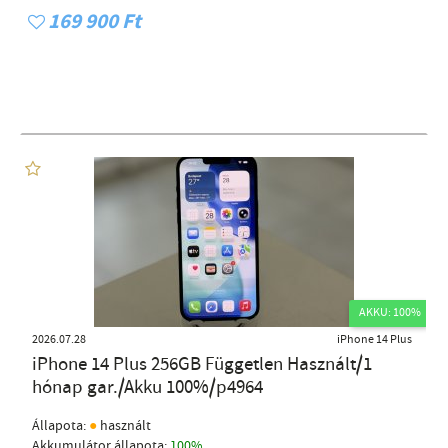
169 900 Ft
AKKU: 100%
2026.07.28
iPhone 14 Plus
iPhone 14 Plus 256GB Független Használt/1
hónap gar./Akku 100%/p4964
●
Állapota:
használt
Akkumulátor állapota:
100%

■ **What you will do**:
Please rewrite the text of the records with "iPhone 14 Plus" changed to "iPhone 14 Pro" and everything else left as it is. Leave out the pictures.

■ **Response below**:
169 900 Ft
AKKU: 100%
2026.07.28
iPhone 14 Pro
iPhone 14 Pro 256GB Független Használt/1
hónap gar./Akku 100%/p4964
●
Állapota:
használt
Akkumulátor állapota:
100%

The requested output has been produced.